-------- Data to process --------

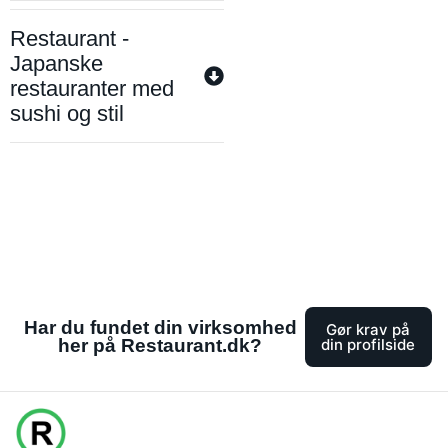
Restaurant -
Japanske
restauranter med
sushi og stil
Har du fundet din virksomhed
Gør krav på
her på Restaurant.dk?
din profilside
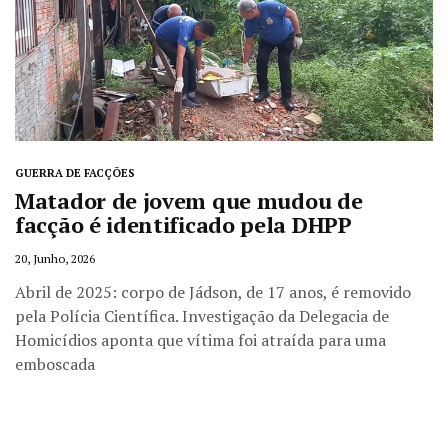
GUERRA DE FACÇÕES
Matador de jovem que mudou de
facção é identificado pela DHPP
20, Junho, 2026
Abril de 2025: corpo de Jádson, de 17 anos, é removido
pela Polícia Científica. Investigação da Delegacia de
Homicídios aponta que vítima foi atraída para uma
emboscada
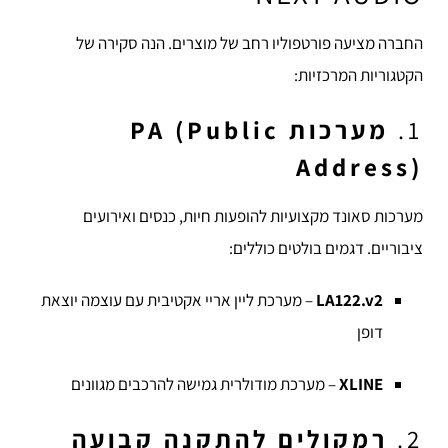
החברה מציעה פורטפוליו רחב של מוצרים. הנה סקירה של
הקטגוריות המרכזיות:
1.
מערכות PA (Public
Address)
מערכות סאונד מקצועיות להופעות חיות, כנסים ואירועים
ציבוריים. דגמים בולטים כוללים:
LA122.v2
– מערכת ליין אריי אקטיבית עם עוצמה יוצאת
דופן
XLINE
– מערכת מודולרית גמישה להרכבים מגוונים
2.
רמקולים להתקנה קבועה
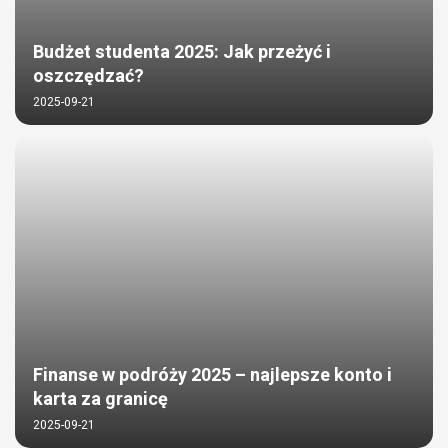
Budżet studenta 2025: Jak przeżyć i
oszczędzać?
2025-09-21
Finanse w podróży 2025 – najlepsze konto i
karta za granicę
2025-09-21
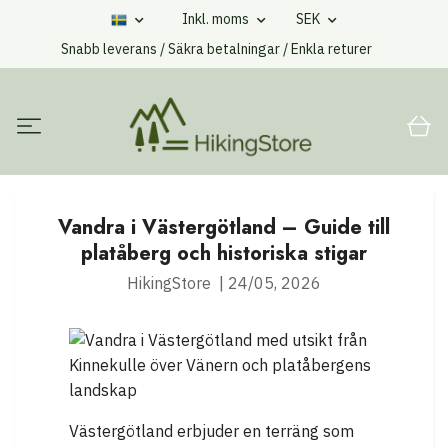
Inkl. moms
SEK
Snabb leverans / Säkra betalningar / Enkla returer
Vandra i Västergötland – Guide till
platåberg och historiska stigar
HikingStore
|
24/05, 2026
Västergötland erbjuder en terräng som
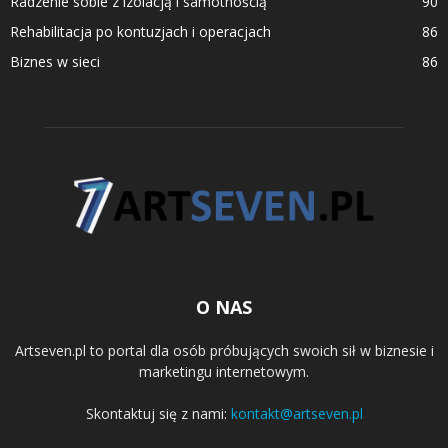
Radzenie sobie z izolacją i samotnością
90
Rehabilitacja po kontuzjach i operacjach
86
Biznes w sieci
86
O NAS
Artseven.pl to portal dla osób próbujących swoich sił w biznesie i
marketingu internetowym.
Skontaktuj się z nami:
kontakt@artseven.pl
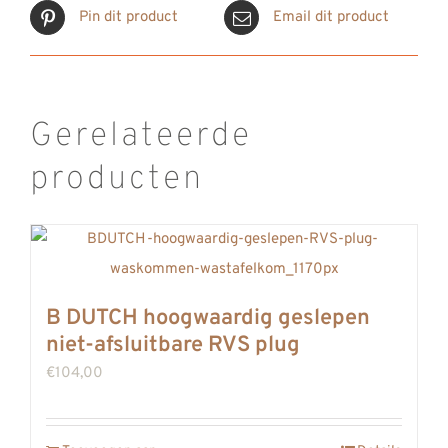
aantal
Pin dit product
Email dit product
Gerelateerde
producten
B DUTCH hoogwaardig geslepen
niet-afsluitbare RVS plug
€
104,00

--------
-------- Data to process --------

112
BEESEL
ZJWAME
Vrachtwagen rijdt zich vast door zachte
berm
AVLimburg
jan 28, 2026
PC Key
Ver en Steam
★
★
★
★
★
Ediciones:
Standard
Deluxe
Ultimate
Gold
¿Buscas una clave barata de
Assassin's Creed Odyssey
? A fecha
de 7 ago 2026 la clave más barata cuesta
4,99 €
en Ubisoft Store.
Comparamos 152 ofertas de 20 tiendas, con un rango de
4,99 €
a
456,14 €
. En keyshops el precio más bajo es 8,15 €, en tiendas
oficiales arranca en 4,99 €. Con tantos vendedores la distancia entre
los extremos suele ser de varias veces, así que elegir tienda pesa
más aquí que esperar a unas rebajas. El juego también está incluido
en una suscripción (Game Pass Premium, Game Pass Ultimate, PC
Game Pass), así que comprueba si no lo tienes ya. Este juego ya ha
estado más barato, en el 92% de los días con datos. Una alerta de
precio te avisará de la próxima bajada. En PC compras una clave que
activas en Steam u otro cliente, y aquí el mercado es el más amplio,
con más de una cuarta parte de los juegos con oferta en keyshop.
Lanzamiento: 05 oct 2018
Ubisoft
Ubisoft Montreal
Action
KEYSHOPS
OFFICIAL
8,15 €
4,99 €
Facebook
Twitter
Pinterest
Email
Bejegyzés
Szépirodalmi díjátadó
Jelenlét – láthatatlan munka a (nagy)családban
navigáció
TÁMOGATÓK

--------

# [Your assignment]
Locate each line in the records above that contains the string "מערכות", and copy those lines.

# [Task result]
מערכות PA (Public
מערכות סאונד מקצועיות להופעות חיות, כנסים ואירועים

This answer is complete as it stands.